HLA‐B*1502 Strongly Predicts Carbamazepine‐Induced Stevens–Johnson Syndrome and Toxic Epidermal Necrolysis in Thai Patients with Neuropathic Pain

Background:  Carbamazepine (CBZ) is one of the standard pharmacological treatments for neuropathic pain. However, its serious adverse drug reactions include Stevens–Johnson syndrome (SJS) and toxic epidermal necrolysis (TEN). Recently, HLA‐B*1502 allele was implicated as a genetic marker of CBZ‐induced SJS/TEN in some Asian epilepsy populations. Methods:  This is a case control study to describe the clinical characteristics of SJS/TEN in Thai patients with neuropathic pain who were treated with CBZ, and to determine the association of HLA‐B*1502 in these patients, comparing with those who exposed to CBZ for at least 6 months without any cutaneous reactions. Results:  Thirty‐four SJS/TEN patients and 40 control patients were included in this study. Mean age of SJS/TEN patients was 47 years.
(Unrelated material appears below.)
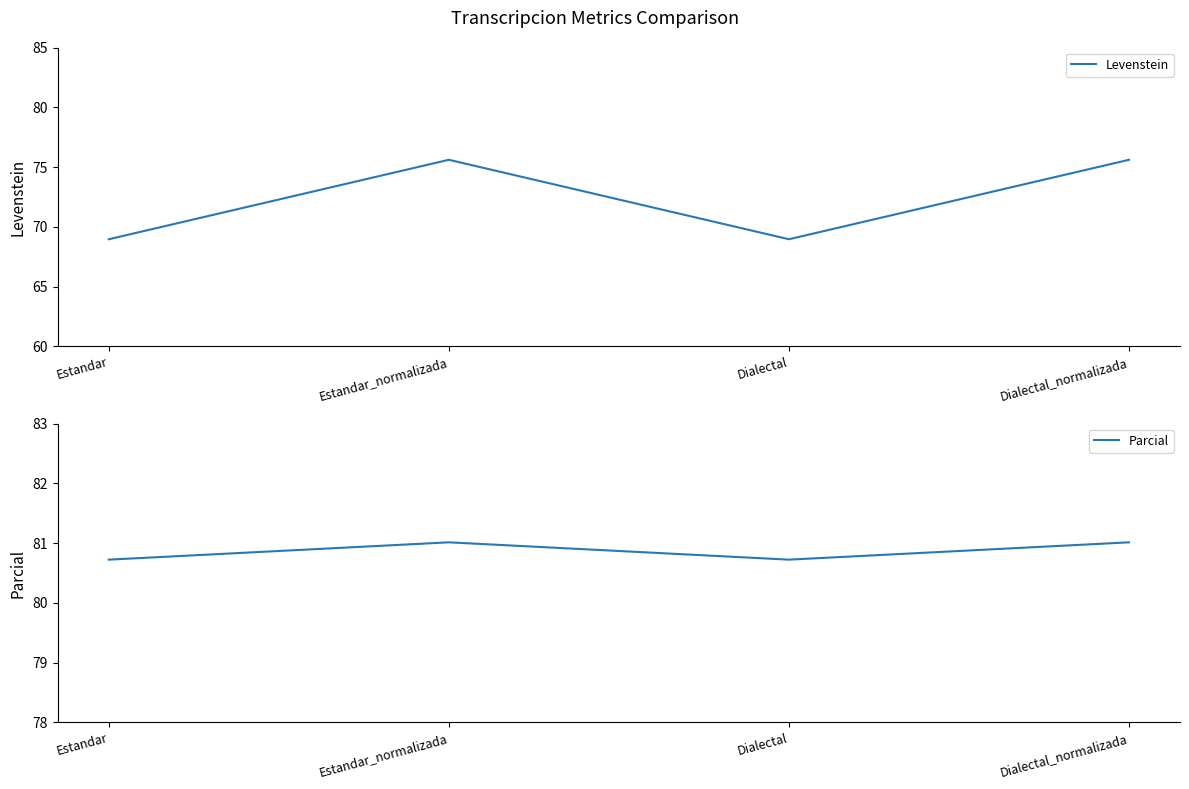

What is the greatest value displayed?

81.0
SJS/TEN was developed in 10.8 ± 1.4 days after initiation of CBZ. HLA‐B*1502 allele was found in 32 of 34 SJS/TEN patients (94.1%) but it was found only in 7 of 40 control patients (17.5%). The association was very strong with an odds ratio of 75.4. Sensitivity and specificity of this HLA‐B*1502 genotype test were 94.1% and 82.5%, respectively, while the positive predictive value and negative predictive value were 1.43% and 99.98%, respectively. Positive and negative likelihood ratios were 5.37 and 0.07, respectively. Conclusions:  HLA‐B*1502 is a strong genetic marker for CBZ‐induced SJS/TEN in Thai patients with neuropathic pain. The screening for this marker should be performed prior to initiation of CBZ treatment to assess the risk of this serious side effect.